Summary: Learn everything about credit note: what it is, how to create one and how it can even help you claim taxes back. At What a Figure! Accounting, we will cover it all.
Credit Note
A credit note is a letter sent by the supplier to the customer notifying the customer that he or she has been credited a certain amount due to an error in the original invoice or other reasons. A credit note is also known as a credit memo, which is short for “credit memorandum.” (Invoiceberry)
Why is a credit note issued?
They could be issued for several reasons:
- A customer was charged the wrong amount previously
- A customer is due a refund (eg. returned goods)
- A customer overpaid their original invoice
If the customer still has an outstanding unpaid invoice, this credit note will be allocated to it, to reduce the outstanding balance.
If the customer has paid everything, then they will receive a refund.
Therefore a credit note could mean just a reduction in the amount due (on the original sales invoice) or actual money paid back to the customer.
How to issue a credit note?
Please see the screenshots below on how to issue a credit note in Xero (our favourite accounting software). If you are using another one, usually the steps should be fairly similar.

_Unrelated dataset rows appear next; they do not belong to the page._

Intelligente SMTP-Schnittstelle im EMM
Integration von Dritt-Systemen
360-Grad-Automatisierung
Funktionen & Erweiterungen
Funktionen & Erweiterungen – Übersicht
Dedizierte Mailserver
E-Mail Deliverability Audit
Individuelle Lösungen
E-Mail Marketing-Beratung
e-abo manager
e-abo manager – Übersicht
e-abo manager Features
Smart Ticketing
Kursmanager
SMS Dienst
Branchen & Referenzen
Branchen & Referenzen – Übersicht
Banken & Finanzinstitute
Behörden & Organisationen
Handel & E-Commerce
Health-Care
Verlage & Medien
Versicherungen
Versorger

Before we start, we want to highlight, that you could have two types of credit notes on your system:
Sales credit note, is issed by you (the seller to your customers)
Whereas purchase credit notes, are issued by your supplier to you, to reduce the amount you need to pay them.
To issue a sales credit note in Xero, go Business > Invoices
(if you are looking to upload a purchase credit note, go to: Business > Purchase Bills)
Then go to: New Credit Note
Then as a last step, enter the details, just like you would by issuing a sales invoice to your customer.
One thing to pay attention to is to use the same chart of account (eg. Sales) as you did when you issued the original invoice. This will ensure that your Profit & Loss is correct and your sales will be reduced.
Make sure to also use the same tax rate (eg. 20% VAT).
Once you are ready, you can approve it and send it to your customer.
Credit notes can reduce your tax bill
Many companies have outstanding sales invoices sometimes dating back to even years.
If your company is one of them, and you are registered for VAT (and submit your VAT on an accrual basis):
Then you paid VAT to HMRC on your sales invoices, but you have never received it from your customers.
If these sales invoices have been outstanding for more than 6 months, then you can write them off as bad debt.
It means that on your next VAT return, you will claim back the VAT you paid to HMRC, but never received it from your customer.
How it can help your cash flow
In extreme cases, they could even save the day.
This happened to a customer we were consulting years ago.
He had a few big clients with big sales invoices and one of them hasn’t paid them for over 6 months. The company had to submit and pay their VAT and they didn’t know how they can even pay their staff salary for the month.
We noticed that they had these big outstanding sales invoices with 20% VAT on them. Their total was £50k + £10k in VAT.
As he confirmed they are bad debt, we issued a credit note and wrote them off. This meant that now, he not only didn’t have to pay any VAT, but instead, he received close to £10,000 back from HMRC. As it was very close to the VAT deadline date, he received this money in days and could pay his staff salary.